Text Start Marker

I need to pass a string variable into a function that changes it and sets a flag high so that it enters an if statement the next time through the loop that updates an HMI.
The applicable portion of the code are as follows:
char machineStatus[] = "";
// using the function
writeString(machineStatus, "idle");
// the non working function
void writeString(char *stringName, char *newString){
stringName = newString;
updateStrings = 1;
}
This complies and goes onto the arduino with no issues however the machineStatus doesn't get updated, only a new string called stringName is made and updated as "idle" in this case. I don't want a new new string, I just want the machineStatus string to change to "idle" in this case.
Creating a C-string as an array has the advantage of being able to get the sizeof that array. You don't specify the size between the square brackets; the compiler can compute it based on the bytes in the resulting string, plus the terminating NUL character. So this is one byte.
However, since you are assigning other strings to this one, it is misleading in this case. Instead, you should use a plain pointer
const char *machineStatus = "";
And since the intent is not to modify the content of any of these strings, it is const; which is what any literal C-string is. The pointer points to a reasonable default value -- an empty string. Then in your function, in order to modify this pointer, you pass a reference to it
This solution will not work if you call updateString from another function...
After leaving that other function the pointer will point where the local string used to be...
The strncopy() solution is definitely better.
then localPtr is on the stack, but its value points towards some permanent memory (usually in non writeable memory for 32 bits architectures usually flash, on AVR it will be in RAM) so the pointer itself has a life time of the program
so not sure about that. It depends if you want to work with mutable buffers as well. If not, you use more memory than really necessary and create a dependancy on your buffer size meaning some copy could get truncated.
I am very novice at this but trying to learn rapidly now and I can't thank you enough for sharing your knowledge! Sorry for the late reply I got pulled onto another project that finally ended yesterday and I'm back to learning coding for our new machine so I came back to this and your answer is SO helpful! Thanks again!

Text End Marker
Supplied information Start Marker

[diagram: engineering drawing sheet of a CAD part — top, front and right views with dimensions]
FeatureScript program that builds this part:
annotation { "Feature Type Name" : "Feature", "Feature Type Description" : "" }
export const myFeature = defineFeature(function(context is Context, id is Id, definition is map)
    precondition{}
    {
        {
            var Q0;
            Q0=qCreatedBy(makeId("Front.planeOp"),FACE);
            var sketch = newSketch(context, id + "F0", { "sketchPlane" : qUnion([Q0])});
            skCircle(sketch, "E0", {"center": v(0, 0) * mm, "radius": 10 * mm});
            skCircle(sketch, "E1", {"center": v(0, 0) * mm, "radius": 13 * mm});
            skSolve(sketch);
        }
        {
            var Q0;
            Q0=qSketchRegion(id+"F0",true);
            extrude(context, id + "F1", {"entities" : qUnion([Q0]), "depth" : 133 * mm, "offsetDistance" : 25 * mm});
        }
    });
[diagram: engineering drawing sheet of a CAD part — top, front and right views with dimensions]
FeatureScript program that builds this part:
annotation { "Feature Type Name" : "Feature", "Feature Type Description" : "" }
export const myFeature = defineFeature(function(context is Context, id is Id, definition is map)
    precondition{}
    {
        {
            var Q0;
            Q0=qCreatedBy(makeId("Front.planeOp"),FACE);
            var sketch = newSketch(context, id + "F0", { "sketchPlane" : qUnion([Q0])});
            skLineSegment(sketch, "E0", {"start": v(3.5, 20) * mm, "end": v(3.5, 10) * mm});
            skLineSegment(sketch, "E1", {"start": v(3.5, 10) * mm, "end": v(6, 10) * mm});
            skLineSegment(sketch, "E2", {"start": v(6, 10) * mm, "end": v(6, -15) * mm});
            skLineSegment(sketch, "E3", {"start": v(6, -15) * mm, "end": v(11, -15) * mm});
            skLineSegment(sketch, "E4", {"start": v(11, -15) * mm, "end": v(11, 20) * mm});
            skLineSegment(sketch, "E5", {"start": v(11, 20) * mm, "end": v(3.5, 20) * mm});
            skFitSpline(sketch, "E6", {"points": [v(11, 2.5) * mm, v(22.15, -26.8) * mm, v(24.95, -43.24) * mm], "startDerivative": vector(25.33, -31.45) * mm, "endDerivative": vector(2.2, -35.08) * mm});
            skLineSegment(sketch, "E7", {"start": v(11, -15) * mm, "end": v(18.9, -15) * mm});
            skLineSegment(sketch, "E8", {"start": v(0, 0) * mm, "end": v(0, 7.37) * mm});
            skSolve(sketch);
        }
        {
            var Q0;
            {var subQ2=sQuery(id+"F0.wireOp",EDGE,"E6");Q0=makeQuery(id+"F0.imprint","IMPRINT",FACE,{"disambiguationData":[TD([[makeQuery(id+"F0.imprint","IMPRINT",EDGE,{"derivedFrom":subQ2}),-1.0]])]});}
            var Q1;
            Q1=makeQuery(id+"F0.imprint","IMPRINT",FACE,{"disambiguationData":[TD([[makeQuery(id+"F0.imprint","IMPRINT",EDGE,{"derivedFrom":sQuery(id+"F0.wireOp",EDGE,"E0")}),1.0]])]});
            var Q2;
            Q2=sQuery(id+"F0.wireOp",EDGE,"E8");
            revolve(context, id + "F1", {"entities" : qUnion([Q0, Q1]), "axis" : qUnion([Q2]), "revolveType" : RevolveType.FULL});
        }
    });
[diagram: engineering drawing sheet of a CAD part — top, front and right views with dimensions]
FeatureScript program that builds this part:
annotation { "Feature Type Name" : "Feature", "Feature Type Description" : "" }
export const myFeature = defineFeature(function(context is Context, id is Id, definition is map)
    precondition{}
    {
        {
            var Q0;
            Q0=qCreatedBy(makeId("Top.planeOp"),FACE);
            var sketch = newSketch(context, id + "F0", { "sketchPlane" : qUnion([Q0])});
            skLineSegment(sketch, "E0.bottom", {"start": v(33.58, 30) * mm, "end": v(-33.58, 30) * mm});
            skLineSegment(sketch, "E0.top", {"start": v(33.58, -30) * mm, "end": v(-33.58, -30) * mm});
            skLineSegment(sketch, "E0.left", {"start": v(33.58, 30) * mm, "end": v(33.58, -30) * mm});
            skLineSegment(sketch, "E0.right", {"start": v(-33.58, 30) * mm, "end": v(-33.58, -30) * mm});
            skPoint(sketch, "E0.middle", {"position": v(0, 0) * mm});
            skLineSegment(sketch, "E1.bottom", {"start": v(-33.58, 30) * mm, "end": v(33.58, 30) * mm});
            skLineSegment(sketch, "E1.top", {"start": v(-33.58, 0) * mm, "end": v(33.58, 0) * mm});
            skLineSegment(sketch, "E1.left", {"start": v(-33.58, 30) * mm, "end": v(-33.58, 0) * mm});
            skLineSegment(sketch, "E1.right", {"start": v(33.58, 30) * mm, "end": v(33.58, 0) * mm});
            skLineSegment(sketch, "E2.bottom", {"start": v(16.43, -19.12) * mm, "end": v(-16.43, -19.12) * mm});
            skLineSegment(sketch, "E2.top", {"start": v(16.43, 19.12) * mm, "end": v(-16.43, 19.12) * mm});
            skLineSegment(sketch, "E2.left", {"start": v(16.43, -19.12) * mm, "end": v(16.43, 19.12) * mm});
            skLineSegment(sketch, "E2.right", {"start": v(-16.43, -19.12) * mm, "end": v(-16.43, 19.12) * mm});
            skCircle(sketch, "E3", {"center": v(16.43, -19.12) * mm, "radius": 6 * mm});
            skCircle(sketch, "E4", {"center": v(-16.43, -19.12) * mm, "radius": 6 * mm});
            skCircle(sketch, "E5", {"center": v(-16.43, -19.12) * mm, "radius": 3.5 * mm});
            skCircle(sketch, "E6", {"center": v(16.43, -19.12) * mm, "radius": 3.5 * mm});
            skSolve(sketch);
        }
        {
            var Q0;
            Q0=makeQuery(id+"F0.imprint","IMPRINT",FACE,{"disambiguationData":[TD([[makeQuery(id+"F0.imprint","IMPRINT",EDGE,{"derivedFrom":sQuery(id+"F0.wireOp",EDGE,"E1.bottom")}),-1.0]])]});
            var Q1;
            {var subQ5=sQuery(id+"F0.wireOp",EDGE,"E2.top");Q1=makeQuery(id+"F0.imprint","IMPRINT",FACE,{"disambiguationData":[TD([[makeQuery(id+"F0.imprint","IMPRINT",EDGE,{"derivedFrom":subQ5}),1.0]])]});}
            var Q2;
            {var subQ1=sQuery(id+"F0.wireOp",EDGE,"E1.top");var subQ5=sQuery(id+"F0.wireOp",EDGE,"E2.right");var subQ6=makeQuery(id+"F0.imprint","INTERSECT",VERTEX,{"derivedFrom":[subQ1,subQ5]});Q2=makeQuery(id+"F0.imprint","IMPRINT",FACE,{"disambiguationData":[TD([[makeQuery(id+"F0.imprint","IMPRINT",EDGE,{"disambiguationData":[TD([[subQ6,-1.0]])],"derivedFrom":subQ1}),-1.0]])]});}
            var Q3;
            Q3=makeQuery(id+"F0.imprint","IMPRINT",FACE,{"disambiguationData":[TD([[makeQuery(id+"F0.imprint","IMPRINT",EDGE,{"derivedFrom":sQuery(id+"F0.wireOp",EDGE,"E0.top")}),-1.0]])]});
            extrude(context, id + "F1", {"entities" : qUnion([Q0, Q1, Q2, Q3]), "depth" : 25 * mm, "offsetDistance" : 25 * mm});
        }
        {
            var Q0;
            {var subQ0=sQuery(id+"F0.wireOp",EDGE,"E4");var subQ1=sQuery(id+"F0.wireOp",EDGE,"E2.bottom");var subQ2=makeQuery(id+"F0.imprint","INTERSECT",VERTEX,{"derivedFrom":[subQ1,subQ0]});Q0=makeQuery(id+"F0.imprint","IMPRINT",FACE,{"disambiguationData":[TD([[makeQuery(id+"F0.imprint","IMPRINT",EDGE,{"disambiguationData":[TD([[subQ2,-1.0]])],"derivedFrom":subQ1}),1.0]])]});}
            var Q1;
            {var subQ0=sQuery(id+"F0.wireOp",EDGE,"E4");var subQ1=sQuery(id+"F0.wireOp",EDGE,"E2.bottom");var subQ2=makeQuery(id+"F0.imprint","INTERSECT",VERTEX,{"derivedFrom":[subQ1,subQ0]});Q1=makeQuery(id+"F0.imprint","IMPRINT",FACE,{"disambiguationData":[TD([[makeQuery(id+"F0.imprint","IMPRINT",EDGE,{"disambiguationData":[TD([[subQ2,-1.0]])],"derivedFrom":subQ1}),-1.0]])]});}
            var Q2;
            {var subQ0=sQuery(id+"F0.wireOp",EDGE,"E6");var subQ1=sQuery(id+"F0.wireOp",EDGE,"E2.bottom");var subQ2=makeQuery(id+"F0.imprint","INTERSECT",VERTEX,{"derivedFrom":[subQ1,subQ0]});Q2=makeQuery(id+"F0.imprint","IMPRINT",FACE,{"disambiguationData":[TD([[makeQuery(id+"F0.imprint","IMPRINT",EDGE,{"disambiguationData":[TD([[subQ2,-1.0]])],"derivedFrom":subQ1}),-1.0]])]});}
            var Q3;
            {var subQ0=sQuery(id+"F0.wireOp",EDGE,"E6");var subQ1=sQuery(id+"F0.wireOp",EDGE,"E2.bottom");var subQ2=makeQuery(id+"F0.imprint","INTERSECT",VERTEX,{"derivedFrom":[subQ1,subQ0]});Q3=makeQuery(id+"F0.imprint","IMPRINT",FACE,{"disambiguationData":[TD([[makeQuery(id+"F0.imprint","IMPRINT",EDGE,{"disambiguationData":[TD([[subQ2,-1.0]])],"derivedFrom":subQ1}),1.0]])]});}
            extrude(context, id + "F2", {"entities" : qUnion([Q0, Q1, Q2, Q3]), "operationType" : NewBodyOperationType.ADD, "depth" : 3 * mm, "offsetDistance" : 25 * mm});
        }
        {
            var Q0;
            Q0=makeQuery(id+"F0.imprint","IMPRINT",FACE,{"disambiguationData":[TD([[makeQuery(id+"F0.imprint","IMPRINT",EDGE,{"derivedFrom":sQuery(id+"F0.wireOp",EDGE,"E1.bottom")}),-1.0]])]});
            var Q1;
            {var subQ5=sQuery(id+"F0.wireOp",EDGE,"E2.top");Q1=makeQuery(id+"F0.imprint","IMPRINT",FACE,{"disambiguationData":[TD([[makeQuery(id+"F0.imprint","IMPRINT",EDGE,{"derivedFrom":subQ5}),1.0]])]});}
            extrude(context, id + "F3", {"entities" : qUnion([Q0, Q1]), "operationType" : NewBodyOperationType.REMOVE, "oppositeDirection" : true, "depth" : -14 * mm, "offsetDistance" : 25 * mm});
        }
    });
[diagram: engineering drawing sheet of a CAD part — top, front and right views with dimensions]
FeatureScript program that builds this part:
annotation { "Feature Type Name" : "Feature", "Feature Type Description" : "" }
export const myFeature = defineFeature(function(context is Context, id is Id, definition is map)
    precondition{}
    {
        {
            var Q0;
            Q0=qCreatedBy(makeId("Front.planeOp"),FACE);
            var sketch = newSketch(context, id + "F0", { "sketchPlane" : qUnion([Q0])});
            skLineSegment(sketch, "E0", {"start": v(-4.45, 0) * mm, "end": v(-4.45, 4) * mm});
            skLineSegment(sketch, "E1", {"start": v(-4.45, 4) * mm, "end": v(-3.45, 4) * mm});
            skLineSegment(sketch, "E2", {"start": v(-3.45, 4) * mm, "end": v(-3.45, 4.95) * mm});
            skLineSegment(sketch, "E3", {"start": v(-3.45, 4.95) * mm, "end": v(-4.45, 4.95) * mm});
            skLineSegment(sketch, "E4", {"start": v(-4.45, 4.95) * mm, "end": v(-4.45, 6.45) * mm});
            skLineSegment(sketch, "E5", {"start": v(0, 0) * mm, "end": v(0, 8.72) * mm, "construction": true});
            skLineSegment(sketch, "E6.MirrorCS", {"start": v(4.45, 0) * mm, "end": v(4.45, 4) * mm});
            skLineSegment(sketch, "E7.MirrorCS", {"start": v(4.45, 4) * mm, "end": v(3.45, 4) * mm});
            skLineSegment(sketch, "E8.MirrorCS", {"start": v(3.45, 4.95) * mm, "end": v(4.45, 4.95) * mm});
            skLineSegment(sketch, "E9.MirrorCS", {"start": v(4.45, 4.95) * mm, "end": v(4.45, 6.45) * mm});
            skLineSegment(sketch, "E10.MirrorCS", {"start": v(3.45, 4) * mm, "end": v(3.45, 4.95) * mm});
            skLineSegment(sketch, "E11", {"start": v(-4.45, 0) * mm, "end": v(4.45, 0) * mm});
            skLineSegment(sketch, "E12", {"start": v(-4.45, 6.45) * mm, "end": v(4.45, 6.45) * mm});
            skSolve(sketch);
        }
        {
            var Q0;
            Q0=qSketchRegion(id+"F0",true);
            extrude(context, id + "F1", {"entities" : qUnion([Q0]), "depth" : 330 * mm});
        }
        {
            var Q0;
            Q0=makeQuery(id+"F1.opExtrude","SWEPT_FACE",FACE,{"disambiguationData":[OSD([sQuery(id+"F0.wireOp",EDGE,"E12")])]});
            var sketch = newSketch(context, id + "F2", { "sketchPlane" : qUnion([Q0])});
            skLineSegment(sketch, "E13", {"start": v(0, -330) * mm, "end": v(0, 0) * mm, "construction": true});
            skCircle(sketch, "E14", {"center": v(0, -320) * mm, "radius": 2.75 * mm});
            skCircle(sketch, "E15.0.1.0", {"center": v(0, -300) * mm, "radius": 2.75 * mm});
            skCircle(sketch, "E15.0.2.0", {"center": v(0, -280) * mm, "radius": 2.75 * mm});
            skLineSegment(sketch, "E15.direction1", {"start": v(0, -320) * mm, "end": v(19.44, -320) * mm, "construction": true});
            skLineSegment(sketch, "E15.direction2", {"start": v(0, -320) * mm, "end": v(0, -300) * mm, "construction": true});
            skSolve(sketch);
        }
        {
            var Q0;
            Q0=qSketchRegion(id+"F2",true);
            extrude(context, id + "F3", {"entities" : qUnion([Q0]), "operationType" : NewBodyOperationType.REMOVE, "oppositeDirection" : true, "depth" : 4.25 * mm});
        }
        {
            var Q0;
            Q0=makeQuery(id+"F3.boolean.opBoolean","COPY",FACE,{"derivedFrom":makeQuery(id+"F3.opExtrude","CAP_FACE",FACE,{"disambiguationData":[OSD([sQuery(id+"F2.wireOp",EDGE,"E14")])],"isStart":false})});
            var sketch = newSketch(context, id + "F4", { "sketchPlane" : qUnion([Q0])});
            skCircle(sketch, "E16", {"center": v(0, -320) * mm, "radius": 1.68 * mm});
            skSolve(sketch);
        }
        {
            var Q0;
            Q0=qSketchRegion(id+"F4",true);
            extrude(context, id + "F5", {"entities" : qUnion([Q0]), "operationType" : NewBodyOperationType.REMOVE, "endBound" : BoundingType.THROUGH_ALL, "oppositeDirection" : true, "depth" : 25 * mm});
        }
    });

Supplied information End Marker

**Exercise instructions:** Reproduce the portion of the Arduino string discussion starting with "then localPtr is" and going on through "helpful! Thanks again!".

**Answer to the exercise:**
then localPtr is on the stack, but its value points towards some permanent memory (usually in non writeable memory for 32 bits architectures usually flash, on AVR it will be in RAM) so the pointer itself has a life time of the program
so not sure about that. It depends if you want to work with mutable buffers as well. If not, you use more memory than really necessary and create a dependancy on your buffer size meaning some copy could get truncated.
I am very novice at this but trying to learn rapidly now and I can't thank you enough for sharing your knowledge! Sorry for the late reply I got pulled onto another project that finally ended yesterday and I'm back to learning coding for our new machine so I came back to this and your answer is SO helpful! Thanks again!